A confrontation ensues on Xulthoom, a haunted world of ancient ruins, perpetual mist, and madness. There Calastor's mechinations make the Rovers to hear voices, turning them against each other and driving them crazy. Even Drask is not immune, though the voice he hears is none of Calastor's doing, but that of the Green Goddess, threatening him with dire consequence unless he goes back to the Rim Stars.

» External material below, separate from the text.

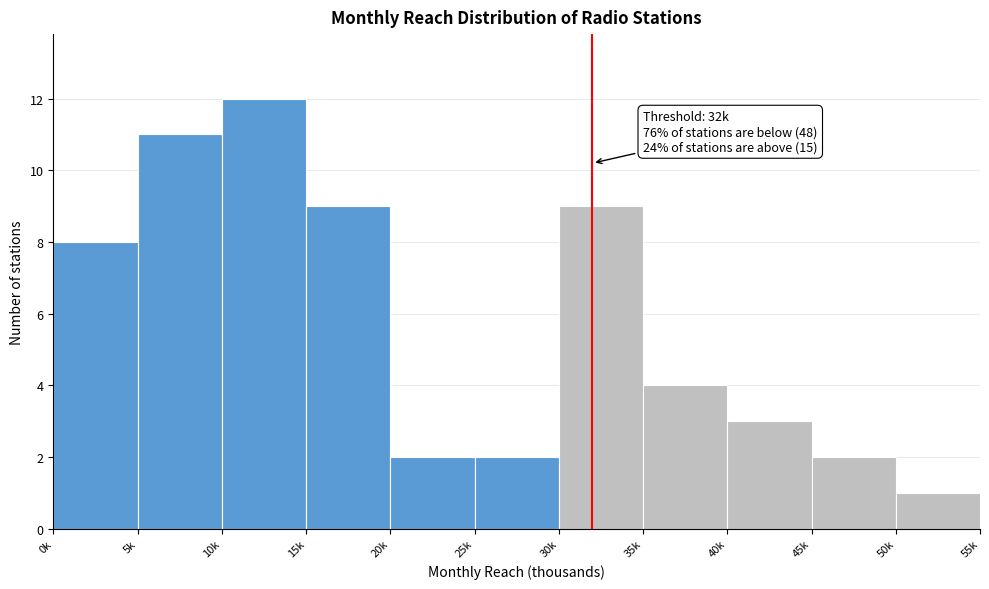

Reading left to right, extract all data points from this chart.

0k=8	5k=11	10k=12	15k=9	20k=2	25k=2	30k=9	35k=4	40k=3	45k=2	50k=1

But Drask only retreats from Xulthoom to move on to his next target world, the very one the Wizards want to save. Calastor calls in help from Parlion, and the assembled White Wizards conjure up space dragons to turn away the Star Rovers. The barbarians' shaman Abdekiel realizes the dragons are an illusion, and the ruse fails. Frantic, Calastor and his allies teleport themselves to Drask's flagship. In the final conflict, the Wizards disarm the crew through their mental powers while Calastor engages Drask in a desperate swordfight.

Then the Green Goddess intervenes. She destroys the Star Rover fleet and isolates the principal combatants. Drask is condemned, while Calastor and Lurn are preserved for a brighter fate, to wed and rule over the world that will birth the new empire.

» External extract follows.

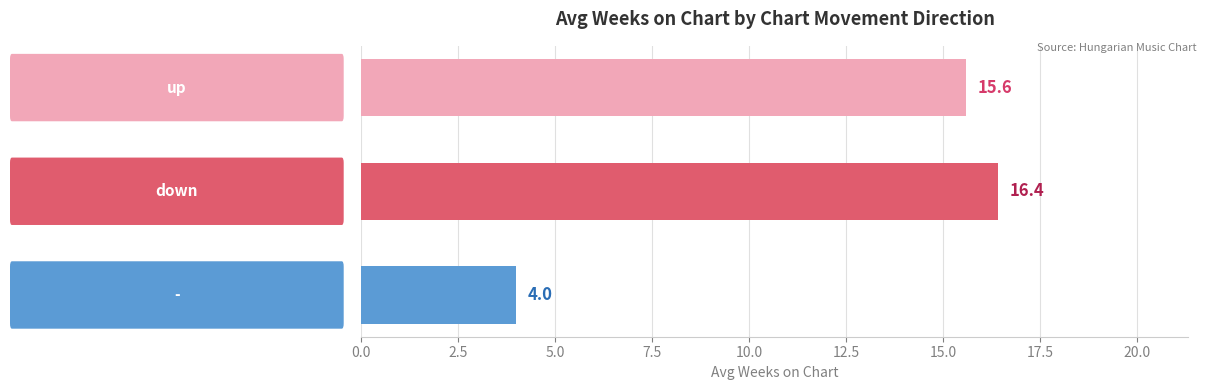

What is the sum of all values?

36.0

==Relation to other works==
The Tales of the Near Stars series comprises this novel plus Tower at the Edge of Time (1968) and Tower of the Medusa (1969), all of which take place after the fall of in the wake of the interstellar Carina Empire. Its collapse has left the civilization of the surviving planets in ruins, with some isolated and others reduced to barbarism. Their cultural diversity has produced an odd mix of advanced technology and seeming sorcery amid the inhabited worlds. Similarities in situation to Carter's History of the Great Imperium series have led critic John Clute to link this book and Tower of the Medusa to that sequence, though the Imperium books are usually considered to consist solely of three other novels, The Man Without a Planet (1966), Star Rogue (1970), and Outworlder (1971)

==Reception==
John Clute, briefly assessing Carter's science fiction corpus, notes that this sequence "adheres moderately closely to sf protocols and to the 'feel' of sf."

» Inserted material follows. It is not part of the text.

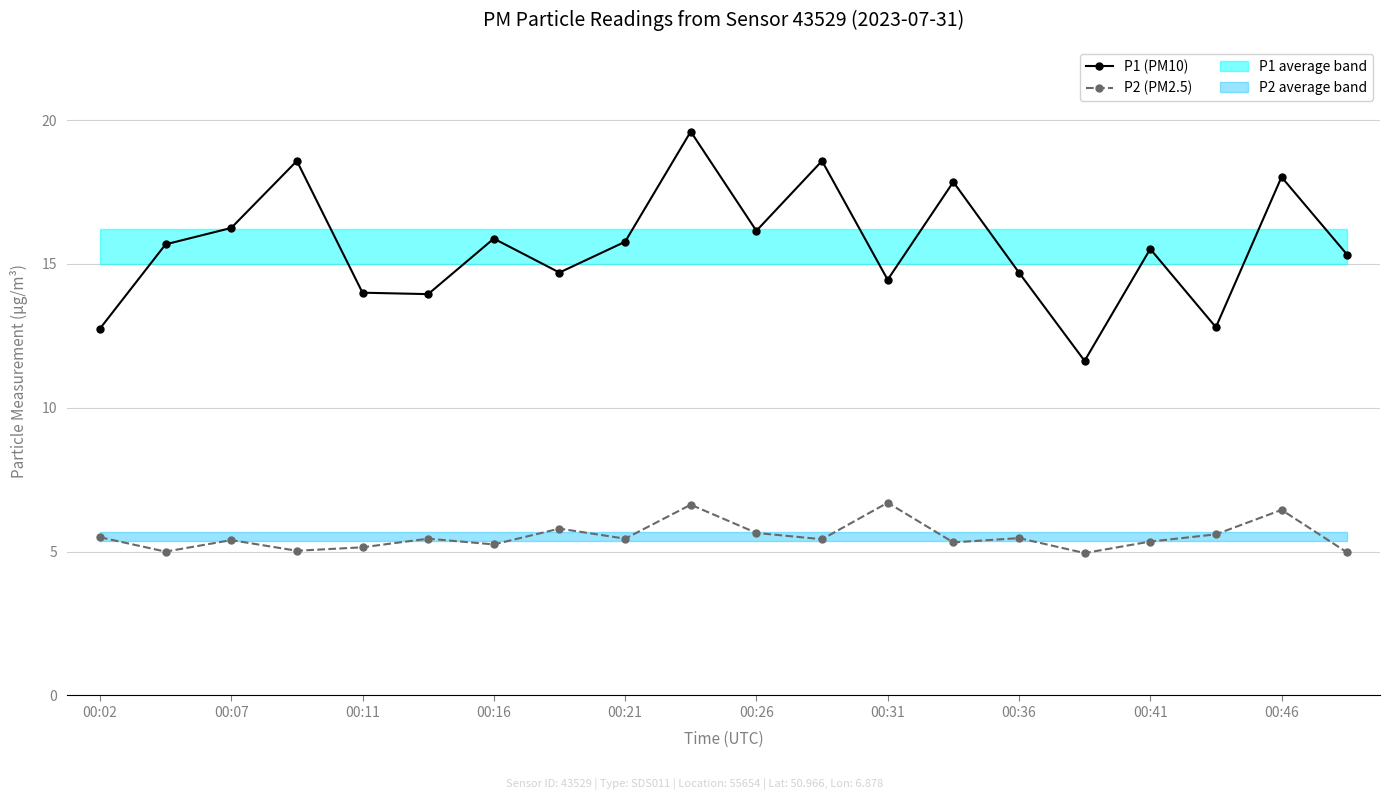

What is the difference between the maximum and second lowest values in the P2 (PM2.5) series?

1.7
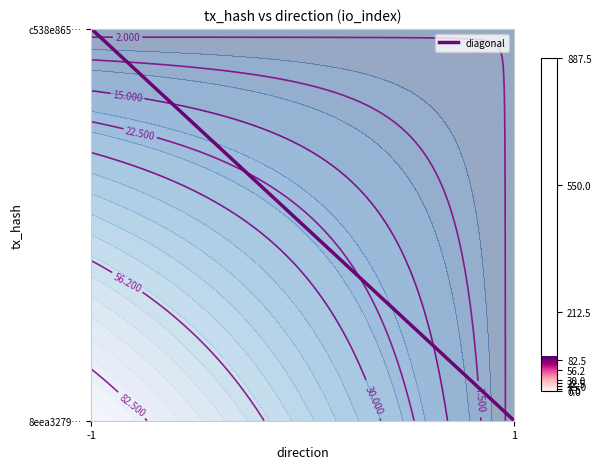

List the labels in order of value, largest first.

-1, 1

Cora Buhlert, reviewing the book for Galactic Journey, feels "Carter was aiming [to recreate] Isaac Asimov's Foundation as [if] written by Robert E. Howard. However, Carter has the skill of neither Asimov nor Howard and so the result is just a mess." She regards the novel as "terrible," "certainly the worst book I have ever reviewed for Galactic Journey," with a "hackneyed" plot, and "tortured prose," "so purple that it almost crosses over into ultraviolet." She excoriates Carter's information dumping via the "clunky" prologue and dialogues between the characters, and calls the character Abdekiel "an offensive Asian stereotype." She is somewhat more charitable in regard to the setting, calling the planet Xulthoom "a fascinating setting" with a "spooky atmosphere" that "even [Carter] manages to convey." She characterizes the climactic swordfight as "remarkably well described," and appreciates how the deus ex machina ending "scene [is] strikingly illustrated by Jack Gaughan on the cover." She concludes "this novel has one redeeming feature: it is at least entertainingly terrible. In fact, the book is utterly hilarious. ... If The Star Magicians were a parody, it would be absolutely brilliant. But unfortunately, it's supposed to be a serious space opera adventure."